Rural people are aware of the health care crisis affecting their communities. Hospital closures are concentrated in the south, but even here in Michigan the issues of health care access, cost, and quality are the top concern of rural residents. I know because I went out and talked to them.
Rural America is facing a health care crisis. Hospitals serving rural communities have been closing at alarming rates over the last decade, and hundreds more are at risk for closure in the next few years. The rate of these closures accelerated with the implementation of the Affordable Care Act, resulting in the average distance between a rural American and a health provider increasing rapidly. Those farther from healthcare providers are less likely to visit a doctor, even when covered by government provided insurance, especially those with conditions requiring a specialist. Individuals who live far from providers are often simply unable to access care. This problem is compounded by the demographics of rural areas, which are poorer, older, sicker, and more likely to be injured than their urban and suburban counterparts.
I grew up in a town of 300 in rural Northern Michigan and experienced the complicated politics first hand. My home county was among many in our state that went for Obama twice and then Trump. To better understand the politics of these places and their people, I spent several weekends over the fall and early winter meeting with groups in some of these counties. Modeling the work of Kathy Cramer in her book “The Politics of Resentment” (2016), I invited myself into “klatches” of friends who met regularly to discuss politics and culture. The groups were diverse in age, ranging from twenty somethings through those well into retirement, and in politics, with a close to even split between self-identified Republicans and Democrats (although some of the Democrats voted for Trump).
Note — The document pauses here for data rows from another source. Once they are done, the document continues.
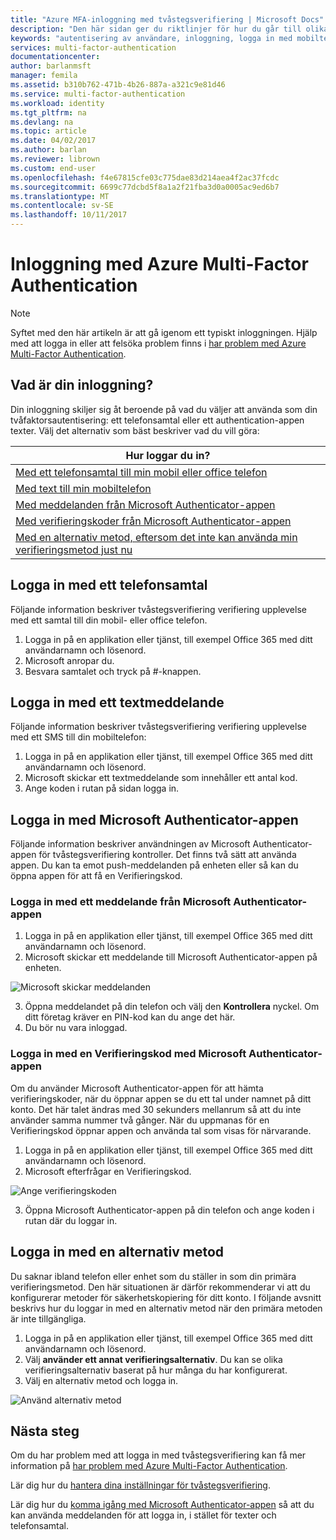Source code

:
 ```yaml
---
title: "Azure MFA-inloggning med tvåstegsverifiering | Microsoft Docs"
description: "Den här sidan ger du riktlinjer för hur du går till olika inloggning tillgängliga metoder visas med Azure MFA."
keywords: "autentisering av användare, inloggning, logga in med mobiltelefon, logga in med Arbetstelefon"
services: multi-factor-authentication
documentationcenter: 
author: barlanmsft
manager: femila
ms.assetid: b310b762-471b-4b26-887a-a321c9e81d46
ms.service: multi-factor-authentication
ms.workload: identity
ms.tgt_pltfrm: na
ms.devlang: na
ms.topic: article
ms.date: 04/02/2017
ms.author: barlan
ms.reviewer: librown
ms.custom: end-user
ms.openlocfilehash: f4e67815cfe03c775dae83d214aea4f2ac37fcdc
ms.sourcegitcommit: 6699c77dcbd5f8a1a2f21fba3d0a0005ac9ed6b7
ms.translationtype: MT
ms.contentlocale: sv-SE
ms.lasthandoff: 10/11/2017
---
```

# <a name="the-sign-in-experience-with-azure-multi-factor-authentication"></a>Inloggning med Azure Multi-Factor Authentication
> [!NOTE]
> Syftet med den här artikeln är att gå igenom ett typiskt inloggningen. Hjälp med att logga in eller att felsöka problem finns i [har problem med Azure Multi-Factor Authentication](multi-factor-authentication-end-user-troubleshoot.md).

## <a name="what-will-your-sign-in-experience-be"></a>Vad är din inloggning?
Din inloggning skiljer sig åt beroende på vad du väljer att använda som din tvåfaktorsautentisering: ett telefonsamtal eller ett authentication-appen texter. Välj det alternativ som bäst beskriver vad du vill göra:

| Hur loggar du in? |
| --- |
| [Med ett telefonsamtal till min mobil eller office telefon](#signing-in-with-a-phone-call) |
| [Med text till min mobiltelefon](#signing-in-with-a-text-message)
| [Med meddelanden från Microsoft Authenticator-appen](#signing-in-with-the-microsoft-authenticator-app-using-notification) |
| [Med verifieringskoder från Microsoft Authenticator-appen](#signing-in-with-the-microsoft-authenticator-app-using-verification-code) |
| [Med en alternativ metod, eftersom det inte kan använda min verifieringsmetod just nu](#signing-in-with-an-alternate-method) |

## <a name="signing-in-with-a-phone-call"></a>Logga in med ett telefonsamtal
Följande information beskriver tvåstegsverifiering verifiering upplevelse med ett samtal till din mobil- eller office telefon.

1. Logga in på en applikation eller tjänst, till exempel Office 365 med ditt användarnamn och lösenord.  
2. Microsoft anropar du.  
3. Besvara samtalet och tryck på #-knappen.  

## <a name="signing-in-with-a-text-message"></a>Logga in med ett textmeddelande
Följande information beskriver tvåstegsverifiering verifiering upplevelse med ett SMS till din mobiltelefon:

1. Logga in på en applikation eller tjänst, till exempel Office 365 med ditt användarnamn och lösenord.
2. Microsoft skickar ett textmeddelande som innehåller ett antal kod.
3. Ange koden i rutan på sidan logga in.

## <a name="signing-in-with-the-microsoft-authenticator-app"></a>Logga in med Microsoft Authenticator-appen
Följande information beskriver användningen av Microsoft Authenticator-appen för tvåstegsverifiering kontroller. Det finns två sätt att använda appen. Du kan ta emot push-meddelanden på enheten eller så kan du öppna appen för att få en Verifieringskod.

### <a name="to-sign-in-with-a-notification-from-the-microsoft-authenticator-app"></a>Logga in med ett meddelande från Microsoft Authenticator-appen
1. Logga in på en applikation eller tjänst, till exempel Office 365 med ditt användarnamn och lösenord.
2. Microsoft skickar ett meddelande till Microsoft Authenticator-appen på enheten.

  ![Microsoft skickar meddelanden](./media/multi-factor-authentication-end-user-signin/notify.png)

3. Öppna meddelandet på din telefon och välj den **Kontrollera** nyckel. Om ditt företag kräver en PIN-kod kan du ange det här.
4. Du bör nu vara inloggad.

### <a name="to-sign-in-using-a-verification-code-with-the-microsoft-authenticator-app"></a>Logga in med en Verifieringskod med Microsoft Authenticator-appen

Om du använder Microsoft Authenticator-appen för att hämta verifieringskoder, när du öppnar appen se du ett tal under namnet på ditt konto. Det här talet ändras med 30 sekunders mellanrum så att du inte använder samma nummer två gånger. När du uppmanas för en Verifieringskod öppnar appen och använda tal som visas för närvarande.

1. Logga in på en applikation eller tjänst, till exempel Office 365 med ditt användarnamn och lösenord.
2. Microsoft efterfrågar en Verifieringskod.

  ![Ange verifieringskoden](./media/multi-factor-authentication-end-user-signin/verify3.png)

3. Öppna Microsoft Authenticator-appen på din telefon och ange koden i rutan där du loggar in.

## <a name="signing-in-with-an-alternate-method"></a>Logga in med en alternativ metod
Du saknar ibland telefon eller enhet som du ställer in som din primära verifieringsmetod. Den här situationen är därför rekommenderar vi att du konfigurerar metoder för säkerhetskopiering för ditt konto. I följande avsnitt beskrivs hur du loggar in med en alternativ metod när den primära metoden är inte tillgängliga.

1. Logga in på en applikation eller tjänst, till exempel Office 365 med ditt användarnamn och lösenord.
2. Välj **använder ett annat verifieringsalternativ**. Du kan se olika verifieringsalternativ baserat på hur många du har konfigurerat.
3. Välj en alternativ metod och logga in.

  ![Använd alternativ metod](./media/multi-factor-authentication-end-user-signin/alt.png)

## <a name="next-steps"></a>Nästa steg

Om du har problem med att logga in med tvåstegsverifiering kan få mer information på [har problem med Azure Multi-Factor Authentication](multi-factor-authentication-end-user-troubleshoot.md).

Lär dig hur du [hantera dina inställningar för tvåstegsverifiering](multi-factor-authentication-end-user-manage-settings.md).

Lär dig hur du [komma igång med Microsoft Authenticator-appen](microsoft-authenticator-app-how-to.md) så att du kan använda meddelanden för att logga in, i stället för texter och telefonsamtal.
Health care was, almost universally, the top concern of these klatches. Younger people were most concerned about affordability, while older folks were more concerned about quality of care. Everyone was concerned about access, and the distance necessary to travel for quality care and specialists. Don, a retired Republican in Northwest Michigan, discussed his concerns over access: “If you need some kind of special treatment…. forget it. You’ve got to drive a couple hours down to Grand Rapids probably, and that’s if you can get an appointment.” Frank, a small tradesman also in Northwest Michigan, like many respondents had negative experiences with providers near his hometown. These experiences led him to distrust the quality of care available to him and his loved ones. “I tell you what, I think they give us all the shitty doctors up here,” he said. “We have to go up to Traverse [an hour-and-a-half drive] or down to Grand Rapids to get someone that’ll actually help.”
Very often, these concerns took surprising forms given the respondents professed partisanship. Over and over, self-identified Trump voters and Republicans expressed a desire for the government to step in and fix health care, even if it meant significant investment. To them it wasn’t as much about higher or lower taxes as it was of seeing (or not seeing) the benefits of the taxes they paid. Gary, a self-professed Trump voter in Northern Michigan captured a common sentiment: “Look man, I hate paying taxes, because I don’t trust the government to do anything right. But these hospitals, they’re run by private companies, and they’re not getting it right either. They don’t care about you; they just want to take your money. I wouldn’t even mind [paying higher taxes] so much, if it meant I could go to a good doctor when I need it. Right now, first of all, there’s not many good doctors around here.” Linda, a stay-at-home mom, and Republican put it more succinctly. “I was against ObamaCare, but I don’t think taking away people’s insurance is right either. I just don’t want to be paying for somebody else’s when I don’t see [any benefit]. If they’re taking money out of my paycheck on it, it should be less expensive for me...and everybody that needs it.”
Many went farther, expressing intrigue with ideas like Medicare for All. This seems less surprising when put into context with totality of the conversations I had. Most people I spoke too were much more open to the idea of universal programs than means-tested programs — provided the taxes they paid benefited them and their loved ones. Many complained about money going “downstate” to the state Capitol and never coming back. Others complained about supporting neighbors they perceived as dependent on benefits. Shawn, a Trump voter in his late twenties approved of universal health care proposals he had heard about: “I hate [to see] my taxes going up, but if they’re going to [anyway], it should be for something that’s for everyone.”
Support for progressive policy options in rural areas shouldn't come as a surprise. These voters are not ideologues for the most part. I spoke to many who voted for Obama once or twice before voting for Trump. We also know that rural voters identify as conservative largely for cultural as opposed to economic reasons, making them open to other traditionally left policy proposals. Democrats would be wise to take heed of this. Their path to a majority, at any level, will necessarily cut through many rural districts. If they want to win back those voters, many of whom they only recently lost, they should run on health care, and issue that is felt broadly and deeply. If they doubt the efficacy of this strategy they should do what I did, go out and listen to rural people, in diners and gas stations and garages. They might be pleasantly surprised at what they hear.
 All names have been changed to preserve anonymity.